To convert a string to a date format in PySpark, you typically use the `to_date` or `to_timestamp` functions available in the `pyspark.sql.functions` module. Here’s how you can do it:
Method 1: Using `to_date` function
The `to_date` function converts a string to a date type without time information.
Example:
from pyspark.sql import SparkSession
from pyspark.sql.functions import to_date
# Initialize SparkSession
spark = SparkSession.builder.appName("String to Date Conversion").getOrCreate()
# Sample data
data = [("2023-10-01",), ("2021-05-12",), ("2019-07-25",)]
columns = ["date_string"]
# Create DataFrame
df = spark.createDataFrame(data, columns)
# Convert string to date
df = df.withColumn("date", to_date(df["date_string"], "yyyy-MM-dd"))
# Show the DataFrame
df.show()
+-----------+----------+
|date_string| date|
+-----------+----------+
| 2023-10-01|2023-10-01|
| 2021-05-12|2021-05-12|
| 2019-07-25|2019-07-25|
+-----------+----------+
Method 2: Using `to_timestamp` function
The `to_timestamp` function converts a string to a timestamp type, which includes both date and time information.
Example:
from pyspark.sql import SparkSession
from pyspark.sql.functions import to_timestamp
# Initialize SparkSession
spark = SparkSession.builder.appName("String to Timestamp Conversion").getOrCreate()
# Sample data
data = [("2023-10-01 12:45:30",), ("2021-05-12 04:23:50",), ("2019-07-25 19:30:00",)]
columns = ["timestamp_string"]
# Create DataFrame
df = spark.createDataFrame(data, columns)
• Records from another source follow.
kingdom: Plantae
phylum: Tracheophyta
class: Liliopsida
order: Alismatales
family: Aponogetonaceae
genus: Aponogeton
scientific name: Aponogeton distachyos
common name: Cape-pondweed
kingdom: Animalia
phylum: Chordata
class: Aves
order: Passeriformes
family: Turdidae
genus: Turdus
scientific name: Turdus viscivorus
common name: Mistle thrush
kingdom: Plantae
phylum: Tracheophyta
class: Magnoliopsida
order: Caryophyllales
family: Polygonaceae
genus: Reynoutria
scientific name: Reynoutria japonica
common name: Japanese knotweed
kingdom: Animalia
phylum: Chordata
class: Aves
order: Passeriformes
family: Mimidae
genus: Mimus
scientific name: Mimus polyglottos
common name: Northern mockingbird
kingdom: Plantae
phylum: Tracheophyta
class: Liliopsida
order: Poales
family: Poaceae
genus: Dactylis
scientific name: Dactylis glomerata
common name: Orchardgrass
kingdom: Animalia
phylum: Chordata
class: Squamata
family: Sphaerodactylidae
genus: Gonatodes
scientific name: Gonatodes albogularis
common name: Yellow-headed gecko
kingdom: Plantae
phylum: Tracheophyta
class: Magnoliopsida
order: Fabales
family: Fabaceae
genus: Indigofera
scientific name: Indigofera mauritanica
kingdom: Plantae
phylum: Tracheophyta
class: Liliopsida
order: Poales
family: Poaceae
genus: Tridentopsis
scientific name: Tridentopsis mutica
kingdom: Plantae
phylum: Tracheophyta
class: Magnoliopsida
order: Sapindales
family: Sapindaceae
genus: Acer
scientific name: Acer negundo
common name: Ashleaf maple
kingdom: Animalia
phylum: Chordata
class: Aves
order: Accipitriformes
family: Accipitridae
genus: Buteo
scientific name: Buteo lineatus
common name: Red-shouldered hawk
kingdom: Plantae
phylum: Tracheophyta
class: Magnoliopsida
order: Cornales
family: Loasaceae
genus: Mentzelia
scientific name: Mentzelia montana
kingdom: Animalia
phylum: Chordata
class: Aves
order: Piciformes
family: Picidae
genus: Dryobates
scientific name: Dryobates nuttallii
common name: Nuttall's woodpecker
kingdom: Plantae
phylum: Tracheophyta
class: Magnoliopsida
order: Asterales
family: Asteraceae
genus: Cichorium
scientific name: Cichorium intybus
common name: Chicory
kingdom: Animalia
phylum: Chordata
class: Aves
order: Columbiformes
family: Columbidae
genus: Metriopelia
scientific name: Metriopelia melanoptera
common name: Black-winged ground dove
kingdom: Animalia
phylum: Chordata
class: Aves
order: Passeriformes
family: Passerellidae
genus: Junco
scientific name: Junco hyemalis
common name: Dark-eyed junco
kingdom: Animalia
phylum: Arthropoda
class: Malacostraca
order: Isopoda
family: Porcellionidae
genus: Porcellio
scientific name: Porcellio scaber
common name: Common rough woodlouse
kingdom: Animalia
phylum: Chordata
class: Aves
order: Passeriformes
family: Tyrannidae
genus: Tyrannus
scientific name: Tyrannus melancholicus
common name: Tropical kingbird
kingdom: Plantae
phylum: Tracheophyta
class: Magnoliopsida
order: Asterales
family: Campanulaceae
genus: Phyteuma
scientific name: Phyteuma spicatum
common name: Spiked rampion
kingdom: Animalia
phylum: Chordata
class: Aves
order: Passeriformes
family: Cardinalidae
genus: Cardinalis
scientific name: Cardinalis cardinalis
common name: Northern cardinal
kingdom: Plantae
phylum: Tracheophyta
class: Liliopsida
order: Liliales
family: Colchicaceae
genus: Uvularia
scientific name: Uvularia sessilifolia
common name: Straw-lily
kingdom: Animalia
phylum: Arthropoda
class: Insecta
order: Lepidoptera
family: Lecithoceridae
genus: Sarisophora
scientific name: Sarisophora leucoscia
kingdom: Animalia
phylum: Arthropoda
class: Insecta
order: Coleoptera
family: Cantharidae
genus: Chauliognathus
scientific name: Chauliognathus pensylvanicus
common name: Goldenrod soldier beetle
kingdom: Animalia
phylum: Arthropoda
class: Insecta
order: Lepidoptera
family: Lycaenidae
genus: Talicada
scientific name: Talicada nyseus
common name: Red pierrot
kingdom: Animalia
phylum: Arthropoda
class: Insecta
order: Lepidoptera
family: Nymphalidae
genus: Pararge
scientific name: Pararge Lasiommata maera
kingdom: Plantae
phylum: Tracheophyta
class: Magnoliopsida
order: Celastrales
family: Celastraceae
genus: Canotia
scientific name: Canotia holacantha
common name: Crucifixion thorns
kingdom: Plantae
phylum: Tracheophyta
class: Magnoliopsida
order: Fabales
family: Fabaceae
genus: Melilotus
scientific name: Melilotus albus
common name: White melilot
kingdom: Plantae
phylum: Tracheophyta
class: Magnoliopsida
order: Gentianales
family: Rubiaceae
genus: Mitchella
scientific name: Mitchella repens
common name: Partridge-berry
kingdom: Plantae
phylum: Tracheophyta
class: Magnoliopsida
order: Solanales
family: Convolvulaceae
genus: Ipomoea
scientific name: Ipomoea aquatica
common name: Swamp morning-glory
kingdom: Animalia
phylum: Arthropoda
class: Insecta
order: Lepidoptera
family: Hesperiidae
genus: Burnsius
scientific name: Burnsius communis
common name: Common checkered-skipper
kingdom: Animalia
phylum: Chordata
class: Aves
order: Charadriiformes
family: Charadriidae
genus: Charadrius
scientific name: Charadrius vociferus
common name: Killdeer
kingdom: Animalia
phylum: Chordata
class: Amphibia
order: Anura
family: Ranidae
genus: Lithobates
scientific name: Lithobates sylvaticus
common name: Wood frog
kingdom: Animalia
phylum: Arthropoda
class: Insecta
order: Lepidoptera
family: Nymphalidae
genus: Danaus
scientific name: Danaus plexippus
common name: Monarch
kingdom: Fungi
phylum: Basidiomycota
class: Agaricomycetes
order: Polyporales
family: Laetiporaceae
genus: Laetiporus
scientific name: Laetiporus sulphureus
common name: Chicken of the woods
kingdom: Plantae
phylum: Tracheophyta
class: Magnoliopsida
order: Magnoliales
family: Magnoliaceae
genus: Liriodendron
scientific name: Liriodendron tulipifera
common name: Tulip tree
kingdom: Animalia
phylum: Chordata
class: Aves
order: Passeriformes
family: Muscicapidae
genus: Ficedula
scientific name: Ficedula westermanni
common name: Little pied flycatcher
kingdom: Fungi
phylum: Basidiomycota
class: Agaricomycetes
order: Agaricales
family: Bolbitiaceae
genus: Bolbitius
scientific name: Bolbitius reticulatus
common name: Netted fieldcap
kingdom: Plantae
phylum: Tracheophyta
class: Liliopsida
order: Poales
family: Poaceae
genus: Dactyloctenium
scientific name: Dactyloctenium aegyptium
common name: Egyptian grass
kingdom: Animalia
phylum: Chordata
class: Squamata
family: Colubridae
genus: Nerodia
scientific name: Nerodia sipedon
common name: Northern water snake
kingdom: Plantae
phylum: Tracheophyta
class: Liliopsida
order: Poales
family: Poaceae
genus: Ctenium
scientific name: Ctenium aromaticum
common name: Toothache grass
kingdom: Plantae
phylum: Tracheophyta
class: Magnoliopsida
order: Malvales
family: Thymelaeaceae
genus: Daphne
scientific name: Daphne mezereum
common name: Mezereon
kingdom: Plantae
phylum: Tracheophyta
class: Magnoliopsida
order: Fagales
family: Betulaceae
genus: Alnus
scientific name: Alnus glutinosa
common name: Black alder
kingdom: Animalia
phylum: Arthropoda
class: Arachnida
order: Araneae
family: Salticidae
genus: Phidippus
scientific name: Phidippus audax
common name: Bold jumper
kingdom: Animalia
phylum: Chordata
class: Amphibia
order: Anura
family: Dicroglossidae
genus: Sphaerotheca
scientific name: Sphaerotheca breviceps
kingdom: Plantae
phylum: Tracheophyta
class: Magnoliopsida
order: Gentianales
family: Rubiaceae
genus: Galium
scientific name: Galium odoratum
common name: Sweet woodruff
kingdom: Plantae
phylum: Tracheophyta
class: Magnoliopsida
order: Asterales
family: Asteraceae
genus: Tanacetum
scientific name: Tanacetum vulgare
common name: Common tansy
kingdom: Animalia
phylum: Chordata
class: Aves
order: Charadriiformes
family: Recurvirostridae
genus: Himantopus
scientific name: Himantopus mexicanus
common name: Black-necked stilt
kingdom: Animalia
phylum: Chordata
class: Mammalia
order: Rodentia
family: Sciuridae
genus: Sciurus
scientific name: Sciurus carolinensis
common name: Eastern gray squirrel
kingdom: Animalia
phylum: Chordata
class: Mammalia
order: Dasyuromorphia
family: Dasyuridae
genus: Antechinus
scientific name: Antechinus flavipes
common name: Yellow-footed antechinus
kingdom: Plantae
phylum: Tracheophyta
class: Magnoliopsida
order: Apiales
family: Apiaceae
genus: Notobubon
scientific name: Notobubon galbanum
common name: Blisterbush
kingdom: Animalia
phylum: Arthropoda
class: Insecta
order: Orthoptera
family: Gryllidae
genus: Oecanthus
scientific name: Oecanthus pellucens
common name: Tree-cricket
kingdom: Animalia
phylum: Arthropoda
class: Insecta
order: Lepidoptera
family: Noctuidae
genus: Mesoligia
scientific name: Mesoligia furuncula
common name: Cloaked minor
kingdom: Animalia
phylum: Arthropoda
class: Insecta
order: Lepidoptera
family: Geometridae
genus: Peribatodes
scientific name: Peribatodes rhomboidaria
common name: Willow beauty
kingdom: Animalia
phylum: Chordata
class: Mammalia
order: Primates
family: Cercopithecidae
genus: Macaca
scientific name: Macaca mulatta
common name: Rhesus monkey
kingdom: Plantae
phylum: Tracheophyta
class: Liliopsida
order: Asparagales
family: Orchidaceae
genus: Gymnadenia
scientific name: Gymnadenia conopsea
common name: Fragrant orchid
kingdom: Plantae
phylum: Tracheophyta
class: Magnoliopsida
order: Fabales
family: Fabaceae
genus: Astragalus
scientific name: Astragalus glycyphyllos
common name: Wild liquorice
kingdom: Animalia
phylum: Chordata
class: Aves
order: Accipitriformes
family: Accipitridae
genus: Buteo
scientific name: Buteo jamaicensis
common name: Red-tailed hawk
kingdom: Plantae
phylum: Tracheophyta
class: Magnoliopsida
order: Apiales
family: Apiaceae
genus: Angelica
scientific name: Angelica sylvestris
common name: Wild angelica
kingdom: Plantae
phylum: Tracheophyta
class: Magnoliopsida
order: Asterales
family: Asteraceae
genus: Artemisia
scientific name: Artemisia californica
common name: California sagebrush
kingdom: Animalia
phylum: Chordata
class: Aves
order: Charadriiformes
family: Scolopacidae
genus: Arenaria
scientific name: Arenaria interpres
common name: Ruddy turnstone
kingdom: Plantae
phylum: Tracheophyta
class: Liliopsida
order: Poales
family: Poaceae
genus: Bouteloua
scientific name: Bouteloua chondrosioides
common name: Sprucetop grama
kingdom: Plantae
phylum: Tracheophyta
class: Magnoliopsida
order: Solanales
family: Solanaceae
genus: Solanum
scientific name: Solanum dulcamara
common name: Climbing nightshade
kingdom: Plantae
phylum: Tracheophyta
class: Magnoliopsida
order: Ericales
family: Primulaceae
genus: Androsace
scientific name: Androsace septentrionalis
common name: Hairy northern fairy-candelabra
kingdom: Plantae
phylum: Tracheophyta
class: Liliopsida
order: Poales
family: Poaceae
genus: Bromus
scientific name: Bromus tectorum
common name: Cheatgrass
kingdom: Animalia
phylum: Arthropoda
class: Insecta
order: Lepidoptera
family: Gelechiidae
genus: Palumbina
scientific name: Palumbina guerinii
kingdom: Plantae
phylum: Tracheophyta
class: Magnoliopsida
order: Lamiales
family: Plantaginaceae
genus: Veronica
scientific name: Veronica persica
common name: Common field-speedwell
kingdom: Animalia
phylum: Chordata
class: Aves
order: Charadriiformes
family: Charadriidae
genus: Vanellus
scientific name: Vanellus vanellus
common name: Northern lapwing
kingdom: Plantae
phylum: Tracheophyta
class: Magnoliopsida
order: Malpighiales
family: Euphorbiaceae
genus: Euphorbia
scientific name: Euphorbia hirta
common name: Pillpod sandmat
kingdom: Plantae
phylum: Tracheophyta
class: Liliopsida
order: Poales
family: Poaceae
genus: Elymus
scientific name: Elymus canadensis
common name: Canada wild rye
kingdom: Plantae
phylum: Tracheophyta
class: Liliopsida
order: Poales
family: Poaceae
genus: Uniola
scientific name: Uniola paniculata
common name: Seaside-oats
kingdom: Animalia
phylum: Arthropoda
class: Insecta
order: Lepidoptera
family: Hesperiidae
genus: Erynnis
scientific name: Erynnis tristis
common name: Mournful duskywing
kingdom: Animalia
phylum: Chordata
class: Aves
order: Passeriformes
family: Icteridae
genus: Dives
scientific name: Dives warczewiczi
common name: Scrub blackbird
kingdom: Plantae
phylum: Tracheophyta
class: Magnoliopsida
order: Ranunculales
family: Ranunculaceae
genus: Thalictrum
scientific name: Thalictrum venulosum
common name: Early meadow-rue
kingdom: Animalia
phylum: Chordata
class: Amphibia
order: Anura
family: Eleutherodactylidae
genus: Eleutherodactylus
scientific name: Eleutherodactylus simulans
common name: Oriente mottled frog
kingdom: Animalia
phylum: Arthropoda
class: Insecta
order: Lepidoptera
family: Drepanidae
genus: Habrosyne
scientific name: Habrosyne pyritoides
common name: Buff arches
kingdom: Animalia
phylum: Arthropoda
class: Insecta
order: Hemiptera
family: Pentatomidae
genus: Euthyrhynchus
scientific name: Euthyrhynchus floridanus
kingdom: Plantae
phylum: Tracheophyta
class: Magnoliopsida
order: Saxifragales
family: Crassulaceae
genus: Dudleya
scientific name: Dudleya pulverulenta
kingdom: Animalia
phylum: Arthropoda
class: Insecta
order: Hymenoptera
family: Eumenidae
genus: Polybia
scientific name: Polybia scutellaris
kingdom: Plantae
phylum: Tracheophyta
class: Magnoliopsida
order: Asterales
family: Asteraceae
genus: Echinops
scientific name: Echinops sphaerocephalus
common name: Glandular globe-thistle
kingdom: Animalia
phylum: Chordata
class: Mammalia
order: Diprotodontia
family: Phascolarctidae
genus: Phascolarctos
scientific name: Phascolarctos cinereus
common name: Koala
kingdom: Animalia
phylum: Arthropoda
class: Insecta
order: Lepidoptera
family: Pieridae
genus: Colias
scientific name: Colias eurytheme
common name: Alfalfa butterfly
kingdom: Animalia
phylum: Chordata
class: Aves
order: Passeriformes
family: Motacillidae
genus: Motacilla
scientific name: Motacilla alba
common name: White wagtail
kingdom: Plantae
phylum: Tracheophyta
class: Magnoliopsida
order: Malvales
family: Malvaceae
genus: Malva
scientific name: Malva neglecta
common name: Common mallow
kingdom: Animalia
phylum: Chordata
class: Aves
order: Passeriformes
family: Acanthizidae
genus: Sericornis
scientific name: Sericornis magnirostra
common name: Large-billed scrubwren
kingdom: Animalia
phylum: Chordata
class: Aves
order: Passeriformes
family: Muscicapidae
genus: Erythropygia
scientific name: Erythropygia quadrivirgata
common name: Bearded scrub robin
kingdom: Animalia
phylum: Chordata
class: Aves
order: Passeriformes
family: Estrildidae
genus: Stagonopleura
# Convert string to timestamp
df = df.withColumn("timestamp", to_timestamp(df["timestamp_string"], "yyyy-MM-dd HH:mm:ss"))
# Show the DataFrame
df.show()
+-------------------+-------------------+
| timestamp_string| timestamp|
+-------------------+-------------------+
|2023-10-01 12:45:30|2023-10-01 12:45:30|
|2021-05-12 04:23:50|2021-05-12 04:23:50|
|2019-07-25 19:30:00|2019-07-25 19:30:00|
+-------------------+-------------------+
Both methods are useful depending on whether you need just the date or both date and time.